As air freight prices have increased tenfold and delivery often triggers further payment tranches, some companies have been confronted with liquidity shortages. In addition, there have of course been numerous cancellations of trade fairs and events, whose costs are not always refundable.
What should internationally active SMEs do in response?
In this situation, the safety of your own employees worldwide has top priority. You should also immediately prepare for an escalation, for which a pandemic plan is needed. It is also extremely important to define key processes and people to ensure business continuity and ensure that measures can be implemented. Who needs to be physically present and who can work from home? Can payments be effected? Are wage payments guaranteed? Take the time to carefully research such cases.
Inform yourself, create trust, strengthen your position
Of course it is also necessary to limit damage as much as possible. If a supplier stops producing, for example, it would make sense to look for alternative sources of supply, including in other markets. In difficult times, a carefully maintained network is highly valuable. Help out within your industry, activate your contacts, talk about your problems. We find solutions faster when we work together. Also make sure to inform your customers and suppliers promptly and regularly. Communicating in a timely manner will create trust and strengthen your position.
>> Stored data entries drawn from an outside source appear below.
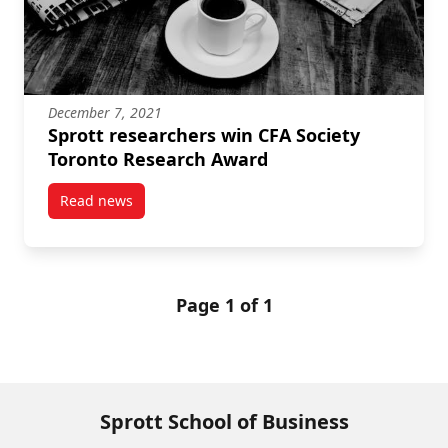
December 7, 2021
Sprott researchers win CFA Society
Toronto Research Award
Read news
post Sprott researchers win CFA Society Toronto Re
Page 1 of 1
Sprott School of Business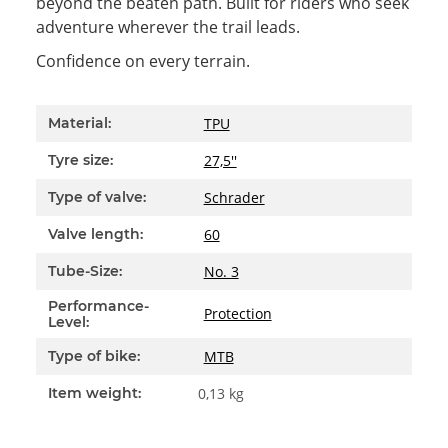
beyond the beaten path. Built for riders who seek
adventure wherever the trail leads.
Confidence on every terrain.
Item information
Value
TPU
Material:
27,5''
Tyre size:
Schrader
Type of valve:
60
Valve length:
No. 3
Tube-Size:
Performance-
Protection
Level:
MTB
Type of bike:
Item weight:
0,13
kg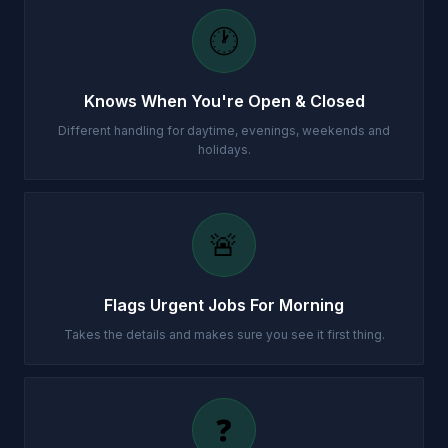
🕐
Knows When You're Open & Closed
Different handling for daytime, evenings, weekends and
holidays.
🚨
Flags Urgent Jobs For Morning
Takes the details and makes sure you see it first thing.
❓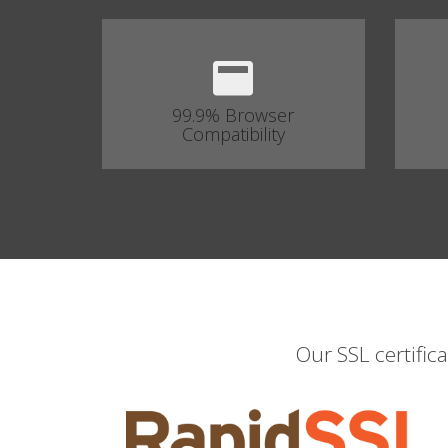
99.9% Browser
Compatibility
Our SSL certific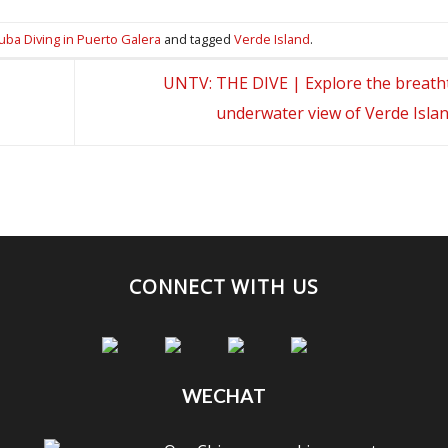
uba Diving in Puerto Galera
and tagged
Verde Island
.
UNTV: THE DIVE | Explore the breath
underwater view of Verde Isla
CONNECT WITH US
WECHAT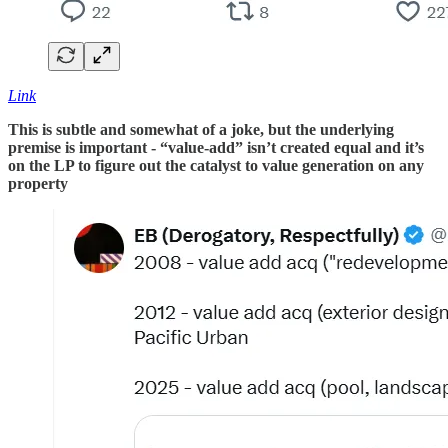
Link
This is subtle and somewhat of a joke, but the underlying
premise is important - “value-add” isn’t created equal and it’s
on the LP to figure out the catalyst to value generation on any
property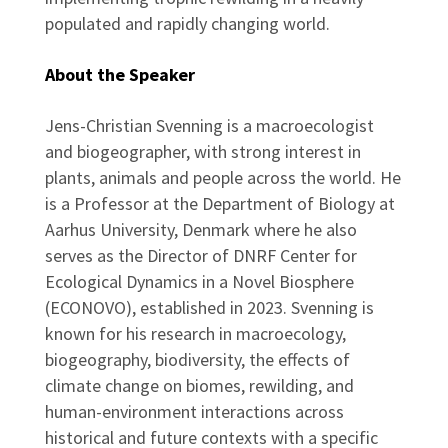
populated and rapidly changing world.
About the Speaker
Jens-Christian Svenning is a macroecologist
and biogeographer, with strong interest in
plants, animals and people across the world. He
is a Professor at the Department of Biology at
Aarhus University, Denmark where he also
serves as the Director of DNRF Center for
Ecological Dynamics in a Novel Biosphere
(ECONOVO), established in 2023. Svenning is
known for his research in macroecology,
biogeography, biodiversity, the effects of
climate change on biomes, rewilding, and
human-environment interactions across
historical and future contexts with a specific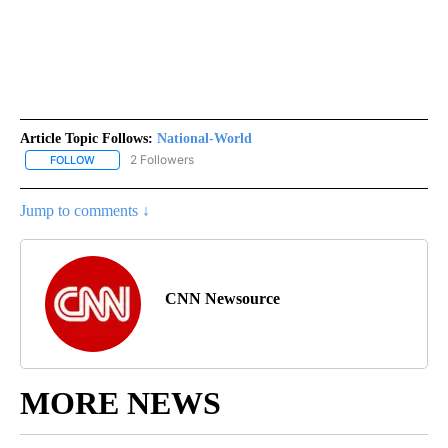
Article Topic Follows:
National-World
2 Followers
FOLLOW
FOLLOW "NATIONAL-WORLD" TO RECEIVE NOTIFICATIONS ABOUT
Jump to comments ↓
CNN Newsource
MORE NEWS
- Form a task force that meets regularly and at shorter intervals depending on the situation.
- Make home office working possible for your employees: check with your IT department whether, for example, enough licenses are available and all employees have access to the relevant documents.
- Review alternatives for canceled events and meetings such as webinars or video conferences.
- When meetings and events are canceled, resources are freed up. Gain an overview so that these resources can be used for other activities such as early project planning, internal projects or preparations for the period following the crisis.
- Visits from customers and partners, acquisitions and networking opportunities are no longer necessary. But this means investing even more energy in maintaining contacts, by telephone or video if necessary.
Lessons and opportunities for the future
The coronavirus is here and it is necessary to be well prepared. Companies that come up with different scenarios, play through them consistently and develop a plan B will do well, whether it's in response to cyber attacks, blackouts or even pandemics. In addition, and as a general rule of thumb, it makes sense to look ahead strategically, to diversify risks early on and to constantly question your business model.
Being prepared for the time after the crisis
It is also important to prepare for the time after the crisis. Will there be a surge of demand in certain countries or will certain industries fall into recession? Think carefully about how you are positioned for a best-case or worst-case scenario. The better you prepare for possible scenarios, the more you can benefit as a company, secure market shares and come out of the crisis stronger.